══ Extracted records

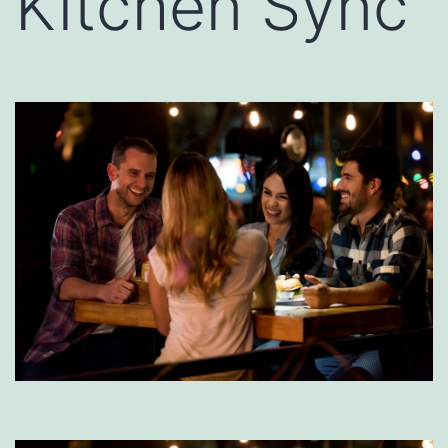
Kitchen Sync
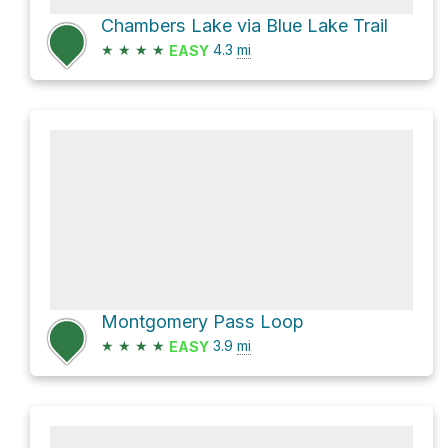
Chambers Lake via Blue Lake Trail
★
★
★
★
4.3
mi
EASY
Montgomery Pass Loop
★
★
★
★
3.9
mi
EASY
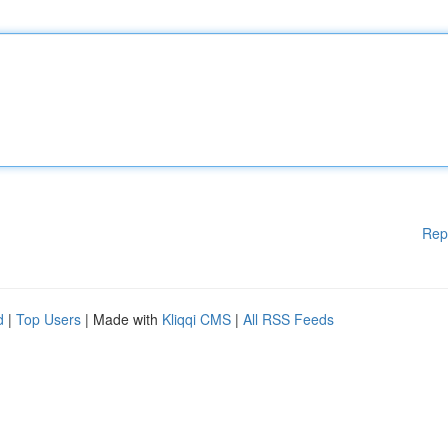
Rep
d
|
Top Users
| Made with
Kliqqi CMS
|
All RSS Feeds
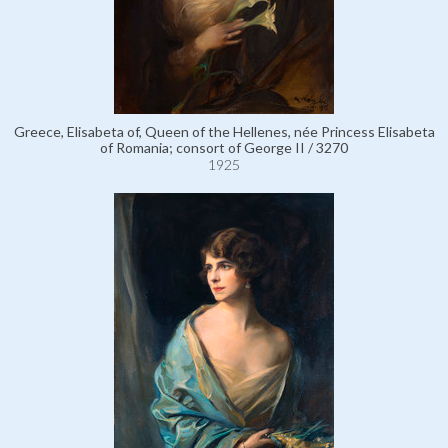
Greece, Elisabeta of, Queen of the Hellenes, née Princess Elisabeta
of Romania; consort of George II / 3270
1925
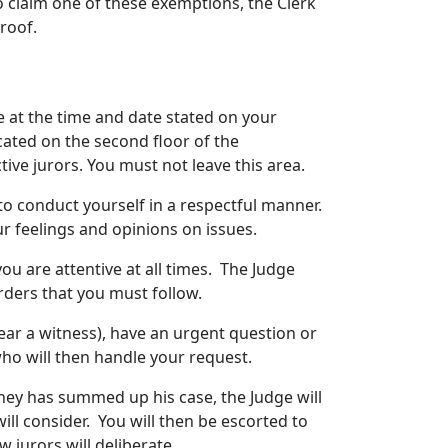
to claim one of these exemptions, the Clerk
proof.
e at the time and date stated on your
ated on the second floor of the
ive jurors. You must not leave this area.
o conduct yourself in a respectful manner.
r feelings and opinions on issues.
you are attentive at all times. The Judge
orders that you must follow.
ear a witness), have an urgent question or
 who will then handle your request.
ney has summed up his case, the Judge will
will consider. You will then be escorted to
 jurors will deliberate.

════

◆ The task
Return every line of the records in which the word "Judge" is found.

◆ Reply to the exercise
you are attentive at all times. The Judge
ney has summed up his case, the Judge will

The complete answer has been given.